In the records, find every line with the word "breast" and copy it out.

── RECORDS SHOWN

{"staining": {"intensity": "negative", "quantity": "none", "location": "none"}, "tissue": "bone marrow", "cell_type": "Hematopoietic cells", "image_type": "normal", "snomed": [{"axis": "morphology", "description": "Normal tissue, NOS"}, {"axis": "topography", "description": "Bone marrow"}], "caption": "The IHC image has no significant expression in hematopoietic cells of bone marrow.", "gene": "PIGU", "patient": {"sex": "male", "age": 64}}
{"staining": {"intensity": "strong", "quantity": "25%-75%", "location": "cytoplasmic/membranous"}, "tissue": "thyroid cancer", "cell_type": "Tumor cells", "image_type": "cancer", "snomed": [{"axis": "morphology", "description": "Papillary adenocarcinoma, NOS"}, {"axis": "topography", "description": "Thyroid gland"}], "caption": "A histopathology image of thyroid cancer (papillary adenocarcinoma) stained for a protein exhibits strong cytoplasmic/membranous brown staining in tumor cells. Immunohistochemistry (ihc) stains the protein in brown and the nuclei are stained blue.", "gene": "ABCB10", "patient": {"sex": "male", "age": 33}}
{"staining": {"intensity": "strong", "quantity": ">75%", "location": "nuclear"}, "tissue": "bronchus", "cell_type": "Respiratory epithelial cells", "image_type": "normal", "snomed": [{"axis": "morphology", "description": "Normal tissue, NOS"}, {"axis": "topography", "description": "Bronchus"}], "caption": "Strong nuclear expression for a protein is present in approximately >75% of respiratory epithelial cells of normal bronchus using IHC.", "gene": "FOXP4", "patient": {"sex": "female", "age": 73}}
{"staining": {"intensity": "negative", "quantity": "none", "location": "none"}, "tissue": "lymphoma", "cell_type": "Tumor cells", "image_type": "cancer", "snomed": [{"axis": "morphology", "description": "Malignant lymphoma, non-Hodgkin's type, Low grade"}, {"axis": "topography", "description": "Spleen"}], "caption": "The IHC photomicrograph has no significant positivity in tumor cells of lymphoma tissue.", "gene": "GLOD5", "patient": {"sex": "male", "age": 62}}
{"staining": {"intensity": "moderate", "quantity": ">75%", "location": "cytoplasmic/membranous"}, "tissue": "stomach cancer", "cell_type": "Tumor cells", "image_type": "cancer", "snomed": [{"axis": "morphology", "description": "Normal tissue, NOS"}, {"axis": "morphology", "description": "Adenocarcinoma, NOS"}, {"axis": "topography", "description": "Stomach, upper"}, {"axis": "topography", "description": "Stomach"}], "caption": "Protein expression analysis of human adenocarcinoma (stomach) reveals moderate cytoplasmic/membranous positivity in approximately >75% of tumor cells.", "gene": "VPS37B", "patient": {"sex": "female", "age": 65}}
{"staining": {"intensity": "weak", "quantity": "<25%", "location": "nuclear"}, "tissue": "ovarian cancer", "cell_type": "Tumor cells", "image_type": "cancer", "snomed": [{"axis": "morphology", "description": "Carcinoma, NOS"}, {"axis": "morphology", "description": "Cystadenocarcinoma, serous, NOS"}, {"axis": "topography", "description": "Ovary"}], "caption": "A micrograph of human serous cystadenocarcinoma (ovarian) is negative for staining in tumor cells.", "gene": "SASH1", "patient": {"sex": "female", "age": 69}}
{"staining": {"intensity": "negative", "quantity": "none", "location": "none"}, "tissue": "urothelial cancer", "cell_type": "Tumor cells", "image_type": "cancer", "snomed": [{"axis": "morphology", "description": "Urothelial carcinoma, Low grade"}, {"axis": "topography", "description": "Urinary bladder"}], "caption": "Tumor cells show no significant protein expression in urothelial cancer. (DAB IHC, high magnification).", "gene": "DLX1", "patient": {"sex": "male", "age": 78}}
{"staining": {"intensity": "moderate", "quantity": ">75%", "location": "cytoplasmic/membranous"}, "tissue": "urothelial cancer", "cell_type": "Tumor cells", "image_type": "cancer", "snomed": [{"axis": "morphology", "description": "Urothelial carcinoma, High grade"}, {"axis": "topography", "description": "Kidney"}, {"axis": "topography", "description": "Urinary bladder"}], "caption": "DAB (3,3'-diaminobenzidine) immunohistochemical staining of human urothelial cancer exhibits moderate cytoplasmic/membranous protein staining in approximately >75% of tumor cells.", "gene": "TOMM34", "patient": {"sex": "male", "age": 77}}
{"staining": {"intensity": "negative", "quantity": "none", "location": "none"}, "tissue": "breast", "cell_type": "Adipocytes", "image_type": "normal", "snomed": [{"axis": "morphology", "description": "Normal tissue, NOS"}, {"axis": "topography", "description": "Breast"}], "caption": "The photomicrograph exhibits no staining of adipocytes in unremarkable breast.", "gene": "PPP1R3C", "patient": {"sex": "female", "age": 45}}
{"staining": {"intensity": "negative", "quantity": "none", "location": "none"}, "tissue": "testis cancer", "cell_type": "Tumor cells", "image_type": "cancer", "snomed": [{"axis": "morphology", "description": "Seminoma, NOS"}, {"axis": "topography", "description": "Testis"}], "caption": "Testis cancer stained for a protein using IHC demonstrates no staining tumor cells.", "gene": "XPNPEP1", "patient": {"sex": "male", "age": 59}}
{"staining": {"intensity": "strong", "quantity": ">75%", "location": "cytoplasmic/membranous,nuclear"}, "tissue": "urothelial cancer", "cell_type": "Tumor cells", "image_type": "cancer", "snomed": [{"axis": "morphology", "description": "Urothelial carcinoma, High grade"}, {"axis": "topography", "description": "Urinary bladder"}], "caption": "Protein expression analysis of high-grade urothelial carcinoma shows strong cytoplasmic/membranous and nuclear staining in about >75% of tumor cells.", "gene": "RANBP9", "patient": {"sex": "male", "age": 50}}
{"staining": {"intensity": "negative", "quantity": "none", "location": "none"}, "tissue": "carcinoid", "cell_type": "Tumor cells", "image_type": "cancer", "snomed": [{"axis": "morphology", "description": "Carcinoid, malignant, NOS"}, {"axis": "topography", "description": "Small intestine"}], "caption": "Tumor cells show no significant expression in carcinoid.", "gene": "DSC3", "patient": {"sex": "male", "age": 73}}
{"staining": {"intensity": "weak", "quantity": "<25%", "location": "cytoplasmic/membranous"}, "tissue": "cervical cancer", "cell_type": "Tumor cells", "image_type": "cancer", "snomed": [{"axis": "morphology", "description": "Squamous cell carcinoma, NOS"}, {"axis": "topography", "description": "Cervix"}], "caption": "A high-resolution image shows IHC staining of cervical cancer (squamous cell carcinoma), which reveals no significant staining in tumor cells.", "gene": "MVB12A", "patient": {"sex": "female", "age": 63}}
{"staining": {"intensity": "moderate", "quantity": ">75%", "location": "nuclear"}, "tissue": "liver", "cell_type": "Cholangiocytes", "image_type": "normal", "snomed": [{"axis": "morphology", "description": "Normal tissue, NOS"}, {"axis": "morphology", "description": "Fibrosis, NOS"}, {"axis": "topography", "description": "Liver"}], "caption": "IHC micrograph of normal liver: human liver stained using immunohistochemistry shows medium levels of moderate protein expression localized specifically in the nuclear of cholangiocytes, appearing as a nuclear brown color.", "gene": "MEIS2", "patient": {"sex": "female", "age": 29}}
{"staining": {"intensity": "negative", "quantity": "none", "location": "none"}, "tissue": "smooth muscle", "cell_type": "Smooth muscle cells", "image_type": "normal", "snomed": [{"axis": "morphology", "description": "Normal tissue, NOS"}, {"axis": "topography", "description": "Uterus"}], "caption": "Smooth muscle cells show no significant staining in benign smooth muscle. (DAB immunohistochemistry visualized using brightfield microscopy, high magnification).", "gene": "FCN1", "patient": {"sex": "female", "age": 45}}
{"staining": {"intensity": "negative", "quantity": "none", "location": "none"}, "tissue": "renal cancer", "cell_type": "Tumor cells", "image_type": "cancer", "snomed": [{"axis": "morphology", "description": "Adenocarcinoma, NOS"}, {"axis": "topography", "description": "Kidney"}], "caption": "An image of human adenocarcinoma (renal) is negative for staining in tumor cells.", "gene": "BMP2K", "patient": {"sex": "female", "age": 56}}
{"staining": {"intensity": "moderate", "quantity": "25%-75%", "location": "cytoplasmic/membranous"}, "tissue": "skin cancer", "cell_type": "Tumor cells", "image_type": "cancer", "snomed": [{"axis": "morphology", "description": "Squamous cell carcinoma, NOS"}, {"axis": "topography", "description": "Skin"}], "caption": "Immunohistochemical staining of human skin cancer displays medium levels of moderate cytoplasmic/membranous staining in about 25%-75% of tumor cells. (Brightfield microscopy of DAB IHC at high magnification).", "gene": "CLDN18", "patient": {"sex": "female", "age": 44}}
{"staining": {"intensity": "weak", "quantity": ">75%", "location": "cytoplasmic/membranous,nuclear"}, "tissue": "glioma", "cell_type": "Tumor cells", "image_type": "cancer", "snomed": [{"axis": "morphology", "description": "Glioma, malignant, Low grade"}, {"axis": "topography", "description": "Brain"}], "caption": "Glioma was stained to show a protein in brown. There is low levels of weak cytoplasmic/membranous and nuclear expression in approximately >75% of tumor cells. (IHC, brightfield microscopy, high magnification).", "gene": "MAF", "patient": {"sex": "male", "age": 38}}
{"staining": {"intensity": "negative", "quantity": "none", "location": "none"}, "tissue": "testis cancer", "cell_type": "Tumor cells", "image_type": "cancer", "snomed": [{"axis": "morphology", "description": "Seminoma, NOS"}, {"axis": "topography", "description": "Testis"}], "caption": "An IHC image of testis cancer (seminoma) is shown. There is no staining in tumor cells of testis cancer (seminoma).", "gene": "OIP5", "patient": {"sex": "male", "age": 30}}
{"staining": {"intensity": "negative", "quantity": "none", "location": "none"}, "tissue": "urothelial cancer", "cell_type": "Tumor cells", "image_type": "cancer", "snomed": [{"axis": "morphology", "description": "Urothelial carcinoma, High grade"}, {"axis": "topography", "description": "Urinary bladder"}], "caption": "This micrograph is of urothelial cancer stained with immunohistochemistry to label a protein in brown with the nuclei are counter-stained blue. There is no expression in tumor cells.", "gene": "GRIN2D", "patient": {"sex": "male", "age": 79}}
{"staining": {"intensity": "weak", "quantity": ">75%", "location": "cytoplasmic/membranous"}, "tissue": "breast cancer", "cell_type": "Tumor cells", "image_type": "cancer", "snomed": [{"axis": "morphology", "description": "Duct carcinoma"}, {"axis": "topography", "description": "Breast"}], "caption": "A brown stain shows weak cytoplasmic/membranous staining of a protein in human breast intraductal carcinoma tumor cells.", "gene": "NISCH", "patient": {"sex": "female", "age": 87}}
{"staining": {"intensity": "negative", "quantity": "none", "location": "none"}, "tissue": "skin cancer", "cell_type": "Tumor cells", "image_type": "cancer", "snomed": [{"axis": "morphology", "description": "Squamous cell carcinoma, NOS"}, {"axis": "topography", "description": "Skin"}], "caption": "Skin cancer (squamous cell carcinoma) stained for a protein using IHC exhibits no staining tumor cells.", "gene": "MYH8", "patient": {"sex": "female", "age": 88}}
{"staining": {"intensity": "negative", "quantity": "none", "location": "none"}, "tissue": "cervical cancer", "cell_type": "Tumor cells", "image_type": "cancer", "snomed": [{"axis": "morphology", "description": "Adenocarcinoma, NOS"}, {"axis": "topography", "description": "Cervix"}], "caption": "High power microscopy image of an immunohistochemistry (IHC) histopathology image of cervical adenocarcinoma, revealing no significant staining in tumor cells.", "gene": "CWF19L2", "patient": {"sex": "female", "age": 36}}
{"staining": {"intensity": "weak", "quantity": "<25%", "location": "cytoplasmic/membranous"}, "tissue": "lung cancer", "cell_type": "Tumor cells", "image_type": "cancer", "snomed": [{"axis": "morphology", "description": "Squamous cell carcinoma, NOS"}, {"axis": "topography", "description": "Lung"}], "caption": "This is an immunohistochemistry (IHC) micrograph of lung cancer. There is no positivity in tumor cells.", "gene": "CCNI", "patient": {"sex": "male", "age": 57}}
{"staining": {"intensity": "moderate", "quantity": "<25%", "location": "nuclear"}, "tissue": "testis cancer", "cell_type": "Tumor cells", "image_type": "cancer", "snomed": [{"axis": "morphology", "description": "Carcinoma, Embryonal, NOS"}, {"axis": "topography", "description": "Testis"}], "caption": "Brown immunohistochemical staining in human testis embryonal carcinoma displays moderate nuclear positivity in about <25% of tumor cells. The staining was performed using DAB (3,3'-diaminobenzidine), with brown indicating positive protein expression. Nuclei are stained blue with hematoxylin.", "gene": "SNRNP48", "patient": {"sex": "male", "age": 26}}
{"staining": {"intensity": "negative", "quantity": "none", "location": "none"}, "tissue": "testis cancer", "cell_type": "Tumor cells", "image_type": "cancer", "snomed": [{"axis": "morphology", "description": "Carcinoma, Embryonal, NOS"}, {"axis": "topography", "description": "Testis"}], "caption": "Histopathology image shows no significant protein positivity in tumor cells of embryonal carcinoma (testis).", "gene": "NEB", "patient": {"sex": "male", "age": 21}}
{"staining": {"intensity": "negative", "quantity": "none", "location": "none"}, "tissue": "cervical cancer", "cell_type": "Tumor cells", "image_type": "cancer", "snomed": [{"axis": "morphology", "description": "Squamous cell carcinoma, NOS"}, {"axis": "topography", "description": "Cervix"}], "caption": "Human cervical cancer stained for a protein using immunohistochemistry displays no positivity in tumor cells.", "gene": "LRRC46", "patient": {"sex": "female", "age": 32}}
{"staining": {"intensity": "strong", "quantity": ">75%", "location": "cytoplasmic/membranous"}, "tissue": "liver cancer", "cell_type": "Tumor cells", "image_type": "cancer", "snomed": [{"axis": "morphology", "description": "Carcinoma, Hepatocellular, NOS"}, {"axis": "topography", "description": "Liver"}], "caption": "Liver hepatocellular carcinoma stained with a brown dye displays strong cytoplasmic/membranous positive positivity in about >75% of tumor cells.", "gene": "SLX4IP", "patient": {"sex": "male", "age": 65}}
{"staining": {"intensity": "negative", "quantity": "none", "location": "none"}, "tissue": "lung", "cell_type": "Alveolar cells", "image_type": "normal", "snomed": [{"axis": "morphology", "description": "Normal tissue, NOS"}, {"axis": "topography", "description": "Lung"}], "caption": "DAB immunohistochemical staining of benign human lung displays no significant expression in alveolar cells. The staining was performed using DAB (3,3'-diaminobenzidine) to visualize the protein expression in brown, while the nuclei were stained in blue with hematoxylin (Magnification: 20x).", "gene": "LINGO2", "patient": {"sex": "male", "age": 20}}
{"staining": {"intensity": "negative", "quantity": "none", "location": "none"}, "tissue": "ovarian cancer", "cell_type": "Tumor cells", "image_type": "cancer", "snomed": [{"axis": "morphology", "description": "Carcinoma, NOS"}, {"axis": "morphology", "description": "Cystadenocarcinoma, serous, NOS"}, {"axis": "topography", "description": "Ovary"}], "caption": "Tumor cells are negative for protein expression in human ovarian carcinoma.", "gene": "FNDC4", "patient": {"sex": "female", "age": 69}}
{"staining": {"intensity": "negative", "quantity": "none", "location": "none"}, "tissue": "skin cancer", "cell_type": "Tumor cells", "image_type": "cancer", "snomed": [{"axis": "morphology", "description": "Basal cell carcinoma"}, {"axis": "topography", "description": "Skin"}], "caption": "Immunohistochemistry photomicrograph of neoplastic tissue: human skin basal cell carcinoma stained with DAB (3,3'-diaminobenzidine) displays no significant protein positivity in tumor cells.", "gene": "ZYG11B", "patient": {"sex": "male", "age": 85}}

────

_ANSWER SECTION_
{"staining": {"intensity": "negative", "quantity": "none", "location": "none"}, "tissue": "breast", "cell_type": "Adipocytes", "image_type": "normal", "snomed": [{"axis": "morphology", "description": "Normal tissue, NOS"}, {"axis": "topography", "description": "Breast"}], "caption": "The photomicrograph exhibits no staining of adipocytes in unremarkable breast.", "gene": "PPP1R3C", "patient": {"sex": "female", "age": 45}}
{"staining": {"intensity": "weak", "quantity": ">75%", "location": "cytoplasmic/membranous"}, "tissue": "breast cancer", "cell_type": "Tumor cells", "image_type": "cancer", "snomed": [{"axis": "morphology", "description": "Duct carcinoma"}, {"axis": "topography", "description": "Breast"}], "caption": "A brown stain shows weak cytoplasmic/membranous staining of a protein in human breast intraductal carcinoma tumor cells.", "gene": "NISCH", "patient": {"sex": "female", "age": 87}}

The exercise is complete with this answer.